On Thu, Apr 15, 2010 at 7:40 AM, Iain Bason <iain@thebasons.com> wrote:

On Apr 13, 2010, at 3:53 PM, Eliot Miranda wrote:

A cooperative scheduler is one in which it is guaranteed that another process does not run until the active process chooses to yield.  This makes it easy to implement particular forms of synchronisation because processes are not preemptive.

But it also makes it impossible to take advantage of multiple cores.  Is the ease of synchronization really worth it?

If there existed a Squeak VM which had true concurrency and could use multiple cores then a high-priority process would not necessarily preempt a lower-priority process in the first place and hence ensuring fairness would require additional implementation work.  Essentially if and when Smalltalk VMs do move to true concurrency and multiple cores the scheduler will have to be rethought and rewritten and it would probably be a good idea to take the line Igor has with much more control at the image level.  Note that fundamentals like Processor activeProcess would no longer work.  One would need e.g. a pseudo-variable thisProcess.
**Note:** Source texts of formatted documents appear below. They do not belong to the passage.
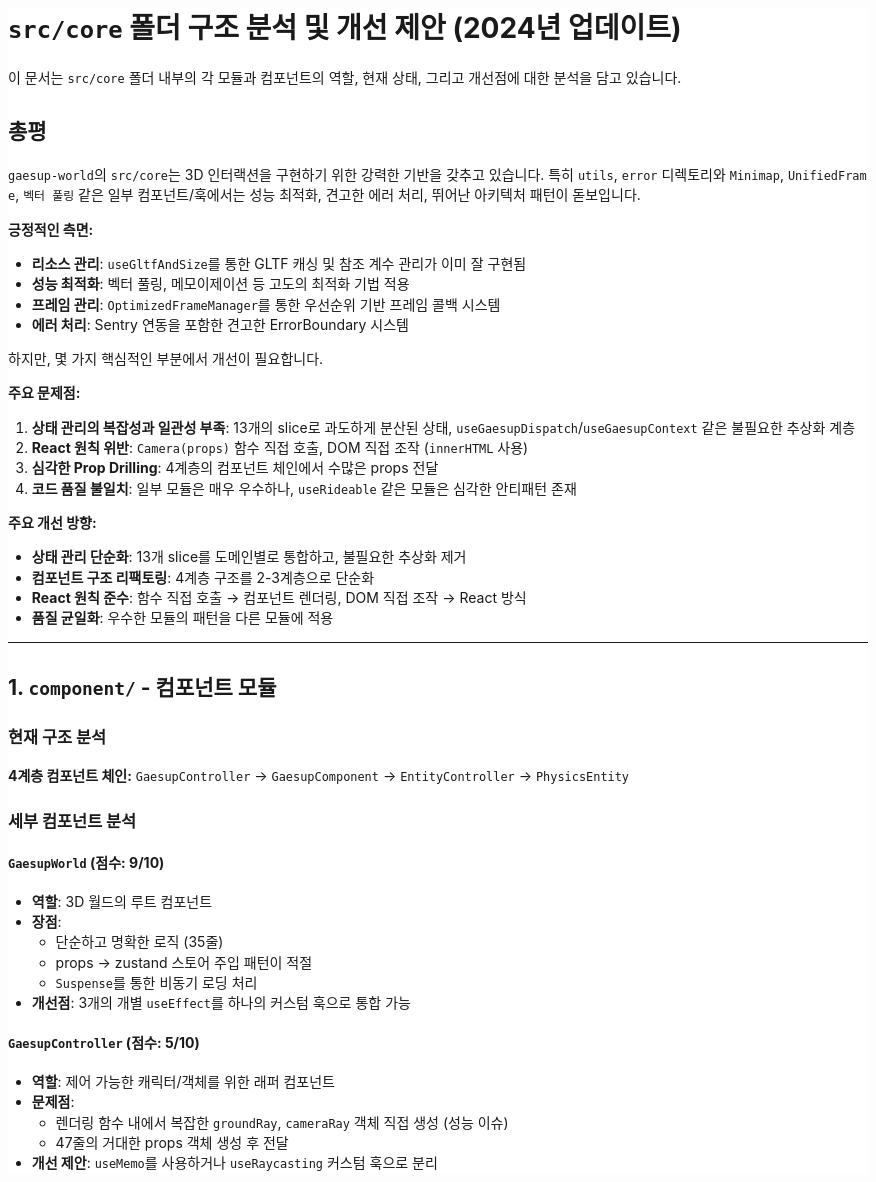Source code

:# `src/core` 폴더 구조 분석 및 개선 제안 (2024년 업데이트)

이 문서는 `src/core` 폴더 내부의 각 모듈과 컴포넌트의 역할, 현재 상태, 그리고 개선점에 대한 분석을 담고 있습니다.

## 총평

`gaesup-world`의 `src/core`는 3D 인터랙션을 구현하기 위한 강력한 기반을 갖추고 있습니다. 특히 `utils`, `error` 디렉토리와 `Minimap`, `UnifiedFrame`, `벡터 풀링` 같은 일부 컴포넌트/훅에서는 성능 최적화, 견고한 에러 처리, 뛰어난 아키텍처 패턴이 돋보입니다.

**긍정적인 측면:**
- **리소스 관리**: `useGltfAndSize`를 통한 GLTF 캐싱 및 참조 계수 관리가 이미 잘 구현됨
- **성능 최적화**: 벡터 풀링, 메모이제이션 등 고도의 최적화 기법 적용
- **프레임 관리**: `OptimizedFrameManager`를 통한 우선순위 기반 프레임 콜백 시스템
- **에러 처리**: Sentry 연동을 포함한 견고한 ErrorBoundary 시스템

하지만, 몇 가지 핵심적인 부분에서 개선이 필요합니다.

**주요 문제점:**
1. **상태 관리의 복잡성과 일관성 부족**: 13개의 slice로 과도하게 분산된 상태, `useGaesupDispatch`/`useGaesupContext` 같은 불필요한 추상화 계층
2. **React 원칙 위반**: `Camera(props)` 함수 직접 호출, DOM 직접 조작 (`innerHTML` 사용)
3. **심각한 Prop Drilling**: 4계층의 컴포넌트 체인에서 수많은 props 전달
4. **코드 품질 불일치**: 일부 모듈은 매우 우수하나, `useRideable` 같은 모듈은 심각한 안티패턴 존재

**주요 개선 방향:**
- **상태 관리 단순화**: 13개 slice를 도메인별로 통합하고, 불필요한 추상화 제거
- **컴포넌트 구조 리팩토링**: 4계층 구조를 2-3계층으로 단순화
- **React 원칙 준수**: 함수 직접 호출 → 컴포넌트 렌더링, DOM 직접 조작 → React 방식
- **품질 균일화**: 우수한 모듈의 패턴을 다른 모듈에 적용

---

## 1. `component/` - 컴포넌트 모듈

### 현재 구조 분석
**4계층 컴포넌트 체인:** `GaesupController` → `GaesupComponent` → `EntityController` → `PhysicsEntity`

### 세부 컴포넌트 분석

#### **`GaesupWorld`** (점수: 9/10)
- **역할**: 3D 월드의 루트 컴포넌트
- **장점**: 
  - 단순하고 명확한 로직 (35줄)
  - props → zustand 스토어 주입 패턴이 적절
  - `Suspense`를 통한 비동기 로딩 처리
- **개선점**: 3개의 개별 `useEffect`를 하나의 커스텀 훅으로 통합 가능

#### **`GaesupController`** (점수: 5/10)
- **역할**: 제어 가능한 캐릭터/객체를 위한 래퍼 컴포넌트
- **문제점**:
  - 렌더링 함수 내에서 복잡한 `groundRay`, `cameraRay` 객체 직접 생성 (성능 이슈)
  - 47줄의 거대한 props 객체 생성 후 전달
- **개선 제안**: `useMemo`를 사용하거나 `useRaycasting` 커스텀 훅으로 분리
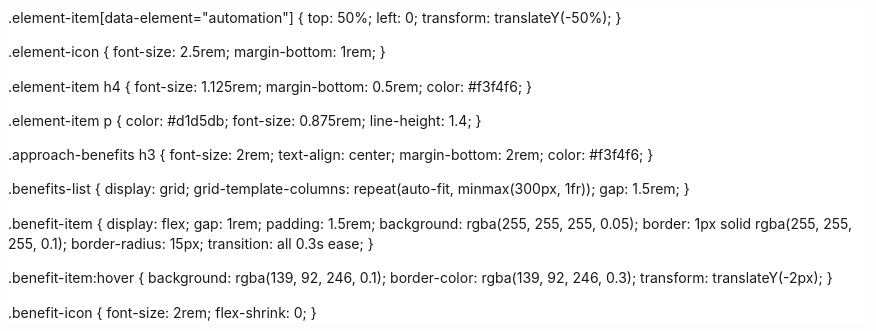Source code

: .element-item[data-element="automation"] {
  top: 50%;
  left: 0;
  transform: translateY(-50%);
}

.element-icon {
  font-size: 2.5rem;
  margin-bottom: 1rem;
}

.element-item h4 {
  font-size: 1.125rem;
  margin-bottom: 0.5rem;
  color: #f3f4f6;
}

.element-item p {
  color: #d1d5db;
  font-size: 0.875rem;
  line-height: 1.4;
}

.approach-benefits h3 {
  font-size: 2rem;
  text-align: center;
  margin-bottom: 2rem;
  color: #f3f4f6;
}

.benefits-list {
  display: grid;
  grid-template-columns: repeat(auto-fit, minmax(300px, 1fr));
  gap: 1.5rem;
}

.benefit-item {
  display: flex;
  gap: 1rem;
  padding: 1.5rem;
  background: rgba(255, 255, 255, 0.05);
  border: 1px solid rgba(255, 255, 255, 0.1);
  border-radius: 15px;
  transition: all 0.3s ease;
}

.benefit-item:hover {
  background: rgba(139, 92, 246, 0.1);
  border-color: rgba(139, 92, 246, 0.3);
  transform: translateY(-2px);
}

.benefit-icon {
  font-size: 2rem;
  flex-shrink: 0;
}
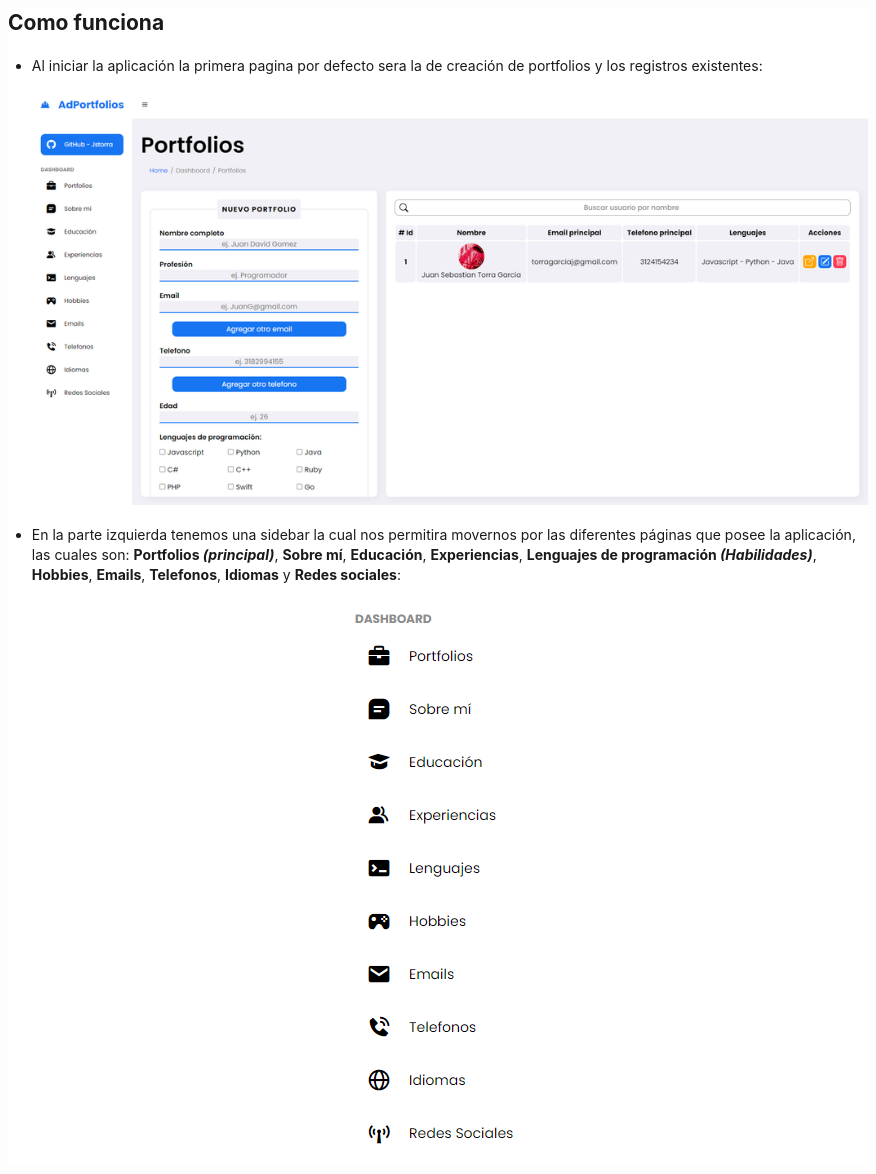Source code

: ## Como funciona

-   Al iniciar la aplicación la primera pagina por defecto sera la de creación de portfolios y los registros existentes:

    ![](./imgsReadme/mainPage.png)

-   En la parte izquierda tenemos una sidebar la cual nos permitira movernos por las diferentes páginas que posee la aplicación, las cuales son: **Portfolios _(principal)_**, **Sobre mí**, **Educación**, **Experiencias**, **Lenguajes de programación _(Habilidades)_**, **Hobbies**, **Emails**, **Telefonos**, **Idiomas** y **Redes sociales**:

    <div align="center"><img src="./imgsReadme/sidebar.png"></div>
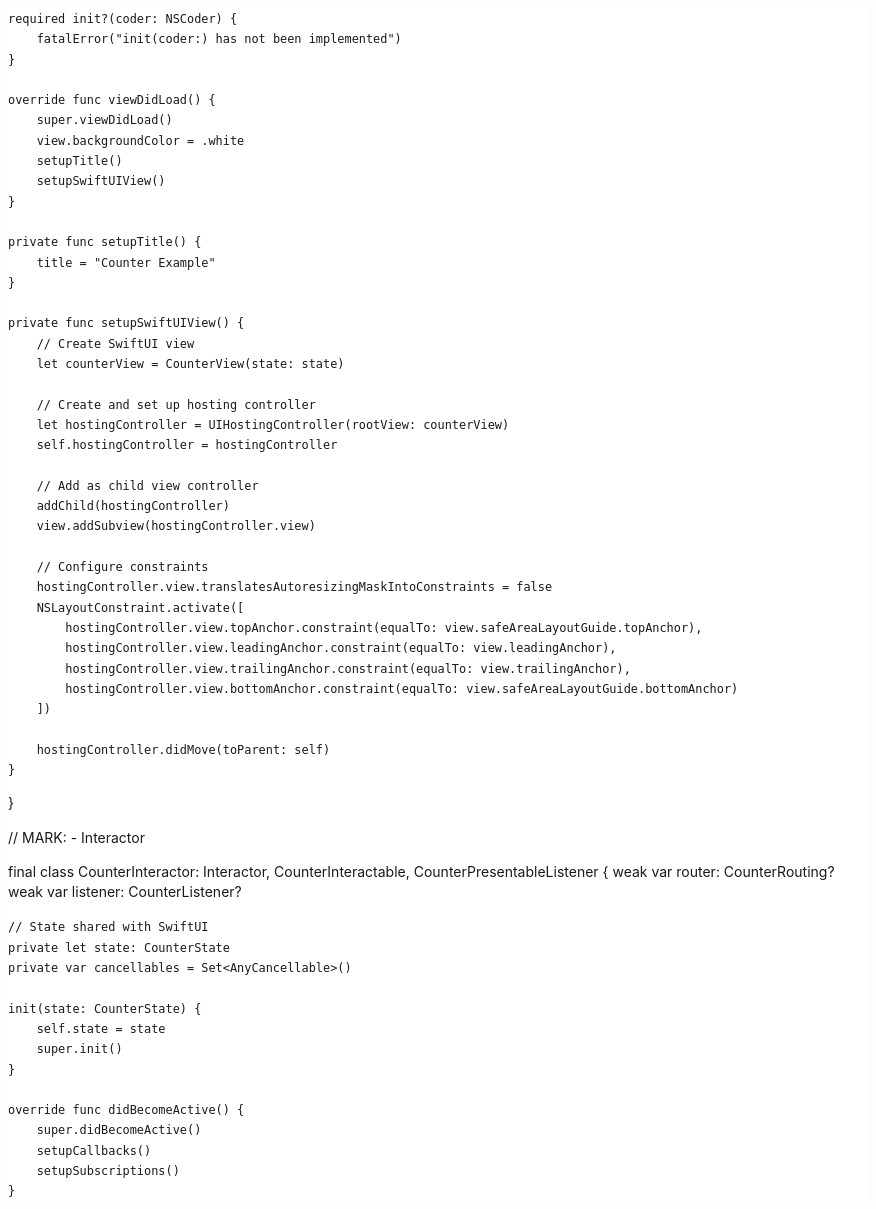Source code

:     required init?(coder: NSCoder) {
        fatalError("init(coder:) has not been implemented")
    }
    
    override func viewDidLoad() {
        super.viewDidLoad()
        view.backgroundColor = .white
        setupTitle()
        setupSwiftUIView()
    }
    
    private func setupTitle() {
        title = "Counter Example"
    }
    
    private func setupSwiftUIView() {
        // Create SwiftUI view
        let counterView = CounterView(state: state)
        
        // Create and set up hosting controller
        let hostingController = UIHostingController(rootView: counterView)
        self.hostingController = hostingController
        
        // Add as child view controller
        addChild(hostingController)
        view.addSubview(hostingController.view)
        
        // Configure constraints
        hostingController.view.translatesAutoresizingMaskIntoConstraints = false
        NSLayoutConstraint.activate([
            hostingController.view.topAnchor.constraint(equalTo: view.safeAreaLayoutGuide.topAnchor),
            hostingController.view.leadingAnchor.constraint(equalTo: view.leadingAnchor),
            hostingController.view.trailingAnchor.constraint(equalTo: view.trailingAnchor),
            hostingController.view.bottomAnchor.constraint(equalTo: view.safeAreaLayoutGuide.bottomAnchor)
        ])
        
        hostingController.didMove(toParent: self)
    }
}

// MARK: - Interactor

final class CounterInteractor: Interactor, CounterInteractable, CounterPresentableListener {
    weak var router: CounterRouting?
    weak var listener: CounterListener?
    
    // State shared with SwiftUI
    private let state: CounterState
    private var cancellables = Set<AnyCancellable>()
    
    init(state: CounterState) {
        self.state = state
        super.init()
    }
    
    override func didBecomeActive() {
        super.didBecomeActive()
        setupCallbacks()
        setupSubscriptions()
    }
    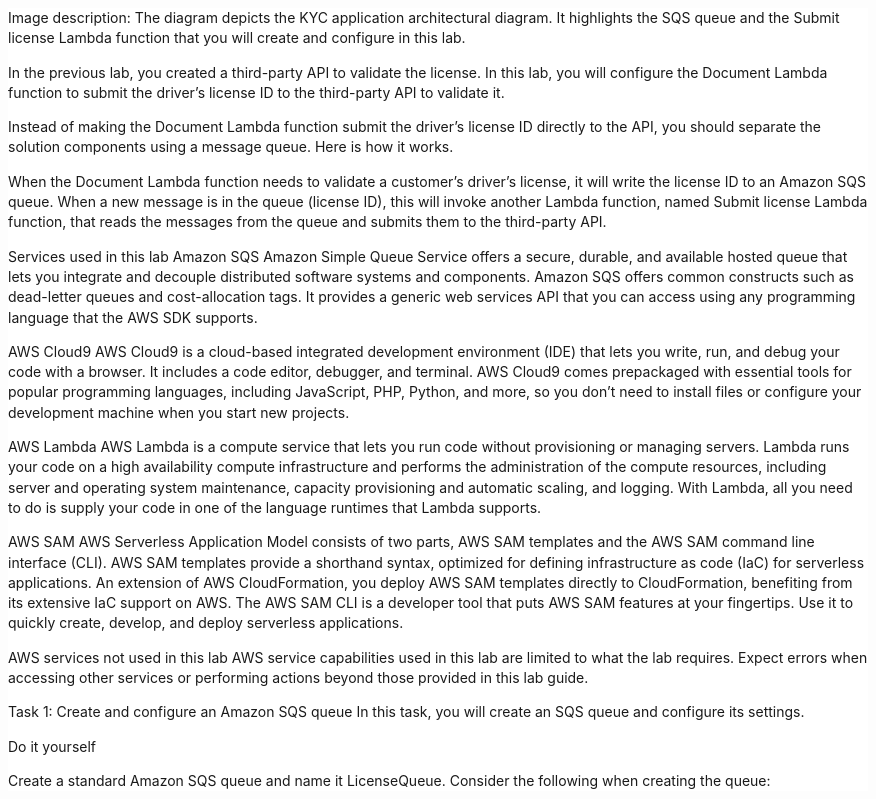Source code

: Image description: The diagram depicts the KYC application architectural diagram. It highlights the SQS queue and the Submit license Lambda function that you will create and configure in this lab.

In the previous lab, you created a third-party API to validate the license. In this lab, you will configure the Document Lambda function to submit the driver’s license ID to the third-party API to validate it.

Instead of making the Document Lambda function submit the driver’s license ID directly to the API, you should separate the solution components using a message queue. Here is how it works.

When the Document Lambda function needs to validate a customer’s driver’s license, it will write the license ID to an Amazon SQS queue. When a new message is in the queue (license ID), this will invoke another Lambda function, named Submit license Lambda function, that reads the messages from the queue and submits them to the third-party API.

Services used in this lab
Amazon SQS
Amazon Simple Queue Service offers a secure, durable, and available hosted queue that lets you integrate and decouple distributed software systems and components. Amazon SQS offers common constructs such as dead-letter queues and cost-allocation tags. It provides a generic web services API that you can access using any programming language that the AWS SDK supports.

AWS Cloud9
AWS Cloud9 is a cloud-based integrated development environment (IDE) that lets you write, run, and debug your code with a browser. It includes a code editor, debugger, and terminal. AWS Cloud9 comes prepackaged with essential tools for popular programming languages, including JavaScript, PHP, Python, and more, so you don’t need to install files or configure your development machine when you start new projects.

AWS Lambda
AWS Lambda is a compute service that lets you run code without provisioning or managing servers. Lambda runs your code on a high availability compute infrastructure and performs the administration of the compute resources, including server and operating system maintenance, capacity provisioning and automatic scaling, and logging. With Lambda, all you need to do is supply your code in one of the language runtimes that Lambda supports.

AWS SAM
AWS Serverless Application Model consists of two parts, AWS SAM templates and the AWS SAM command line interface (CLI). AWS SAM templates provide a shorthand syntax, optimized for defining infrastructure as code (IaC) for serverless applications. An extension of AWS CloudFormation, you deploy AWS SAM templates directly to CloudFormation, benefiting from its extensive IaC support on AWS. The AWS SAM CLI is a developer tool that puts AWS SAM features at your fingertips. Use it to quickly create, develop, and deploy serverless applications.

AWS services not used in this lab
AWS service capabilities used in this lab are limited to what the lab requires. Expect errors when accessing other services or performing actions beyond those provided in this lab guide.

Task 1: Create and configure an Amazon SQS queue
In this task, you will create an SQS queue and configure its settings.

Do it yourself

Create a standard Amazon SQS queue and name it LicenseQueue. Consider the following when creating the queue:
But for the moment no such Squeak VM is in existence.  Those Squeak systems which do use multiple cores, Igor's Hydra, and Sam and Dave's Tilera64, replicate images so there are many green-threaded images networked together.  In this context ease of synchronisation can still be important, in fact possibly more important (see the server use case earlier in this thread).

In any case, if preemption does not imply a yield I don't see that this in itself prevents the use of multiple cores.  I'm working on a multi-threaded Cog which only switches native threads during FFI calls.  This VM can use multiple threads for as long as an FFI call is in progress, during which another native thread will run Smalltalk.  There are many ways to skin the multi-core cat.